The fused kernel is architecturally what we want — one program, no intermediate HBM materialization of the four-index T tensor, PSUM/SBUF-resident across contract → elementwise → reduce. But NKI's per-call dispatch + compile overhead (~15–40 ms floor) still eats the win at current sizes. The gap closes with scale (10× → 1.6× as workload grows), consistent with the overhead being a fixed cost the compute amortizes. See #33 and #34.
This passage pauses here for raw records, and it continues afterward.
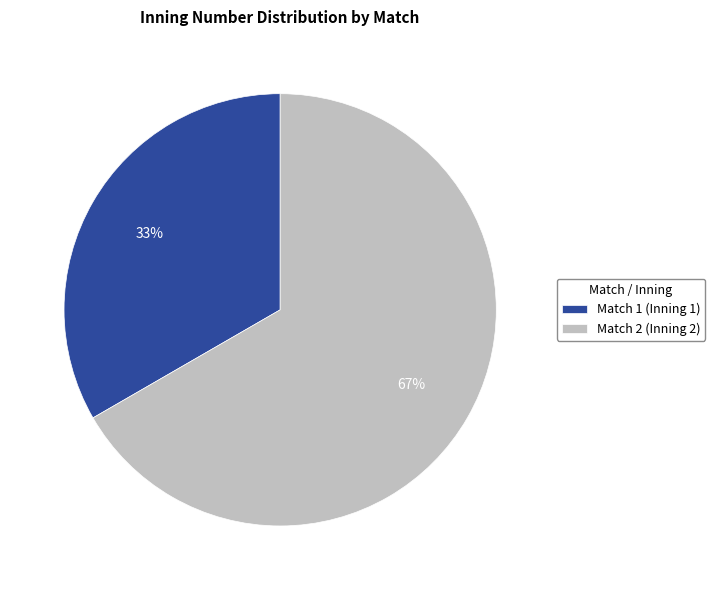

Count the number of slices in the pie.

2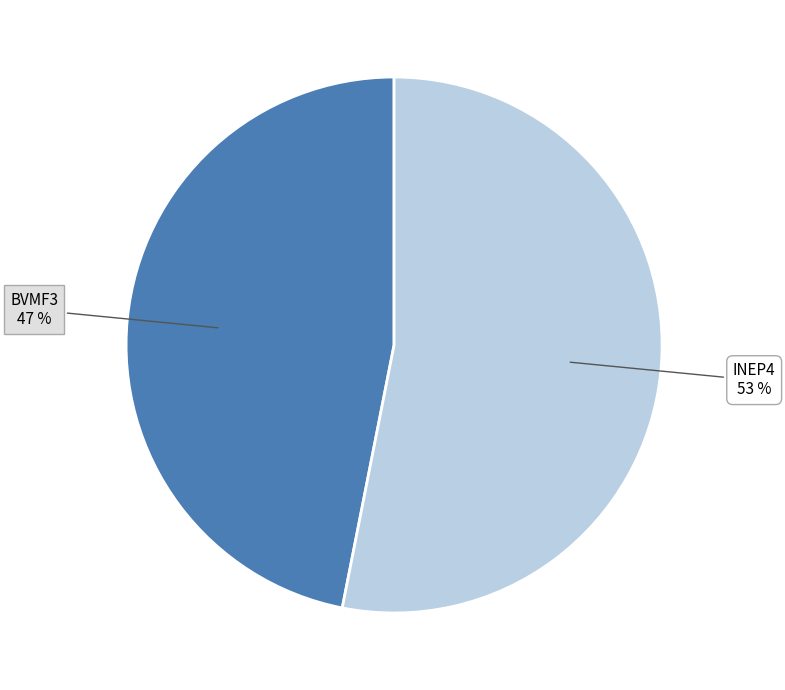

How many slices are in this pie chart?

2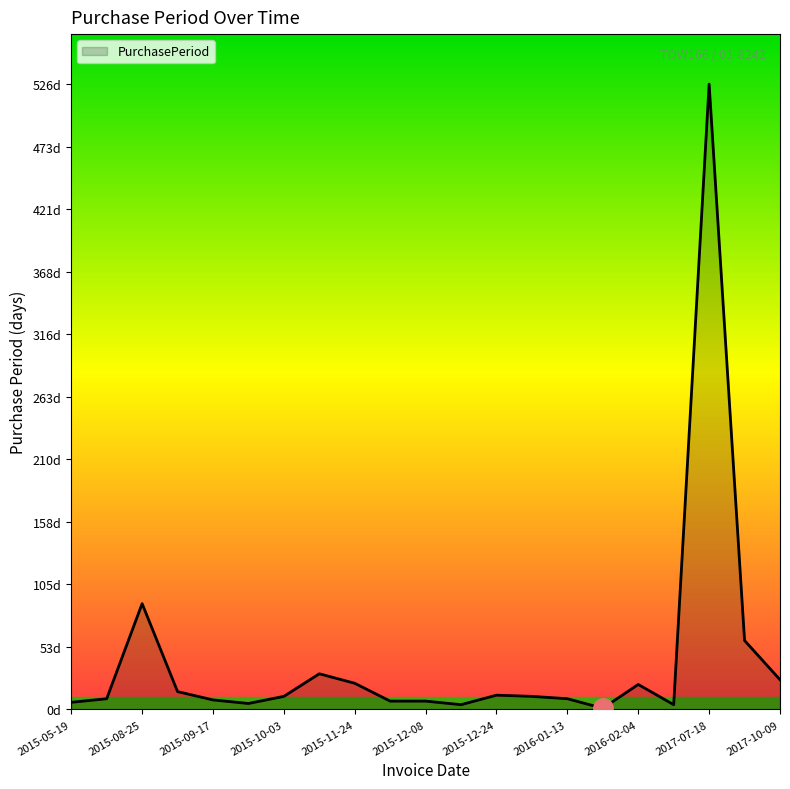

What is the difference between the maximum and second lowest values?

522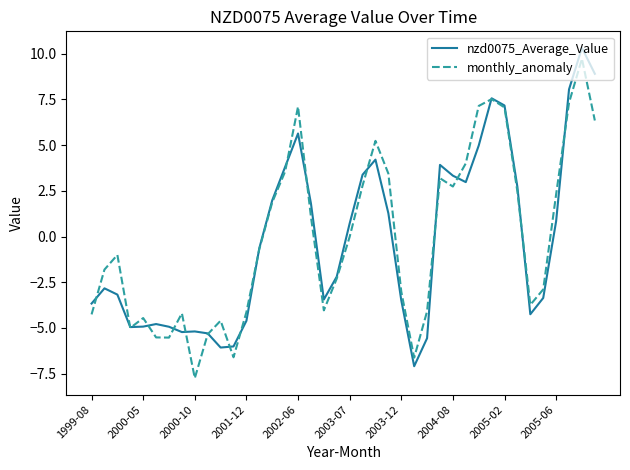

What is the average value of the monthly_anomaly series?

-0.1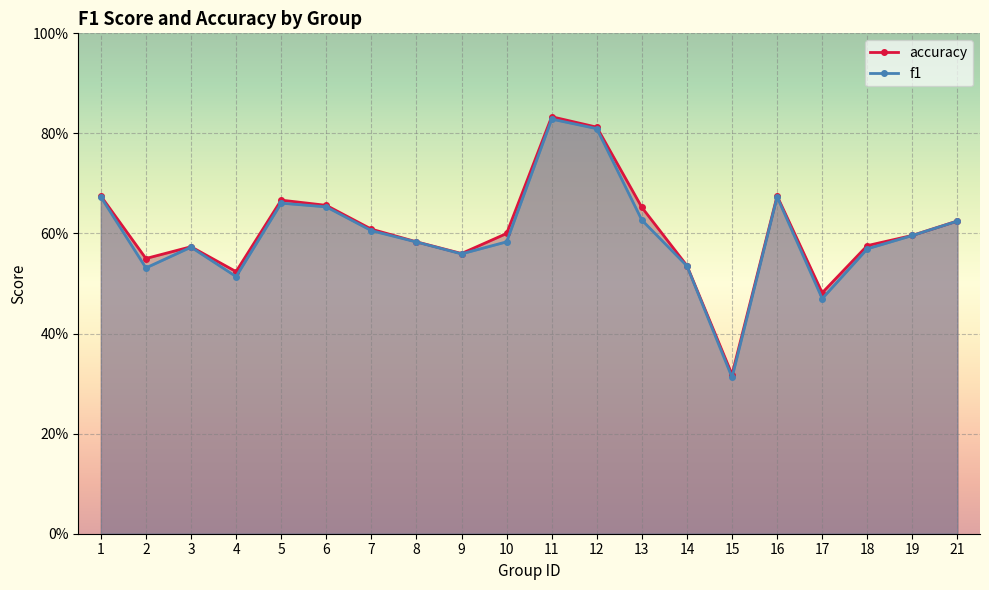

At which label is f1 closest to 0?

15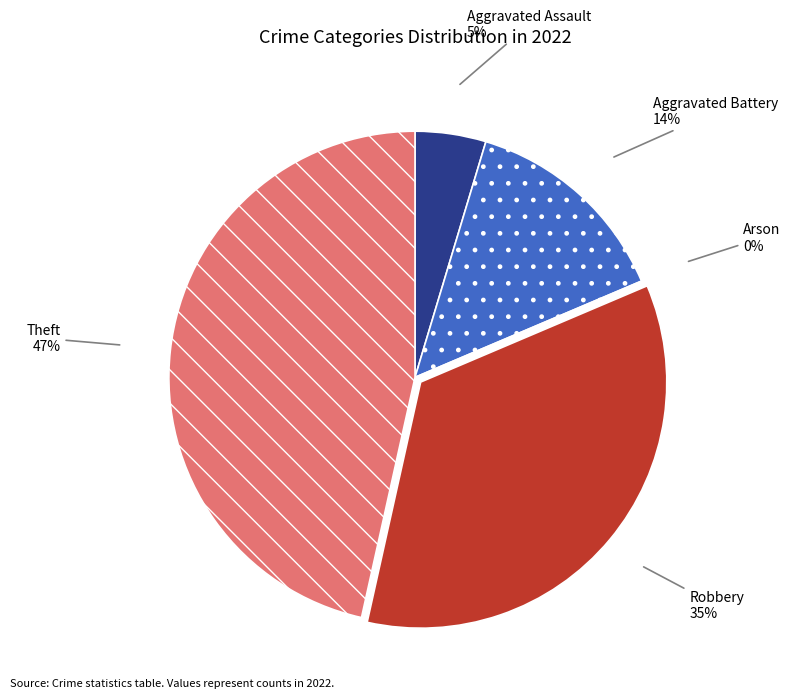

To the nearest percent, what is the difference between the largest and smallest slice percentages?

47%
Size-based dispatch threshold

Because per-call NKI dispatch currently carries ~1 ms of XLA launch overhead, nki_matmul and nki_batched_matmul short-circuit to the PyTorch path when the contraction is below TRNTENSOR_MIN_NKI_FLOPS (default 2 GFLOPs, calibrated at ≈ half the smallest NKI-winning size). The plan.backend field reflects this: it reports "nki" only when the dispatch will actually invoke a kernel, and "pytorch" otherwise.

Overrides:

  • TRNTENSOR_MIN_NKI_FLOPS=0 — always attempt NKI (useful for kernel validation).
  • TRNTENSOR_FORCE_BACKEND=pytorch — always use the PyTorch path (useful for CPU baselines).
  • trntensor.set_backend("pytorch") — same, via API.

Interpretation

The kernels themselves are correct (validated by 9 hardware tests in tests/test_nki_kernels.py) and the 2048×2048 case confirms NKI can beat CPU at large enough workloads. The gap at smaller sizes is dominated by per-call overhead — not by the Tensor Engine itself — and is tracked as follow-up work in #33.

Recommendation for users:

  • Call trntensor normally. The dispatch layer makes the right choice for typical sizes.
  • For GEMM-dominant workloads with single contraction sizes ≥ 2 GFLOPs, NKI will be invoked automatically.
  • Until #33 lands, tight loops of small contractions (DF-MP2 pair-energy style) see no NKI benefit and are served by the PyTorch path.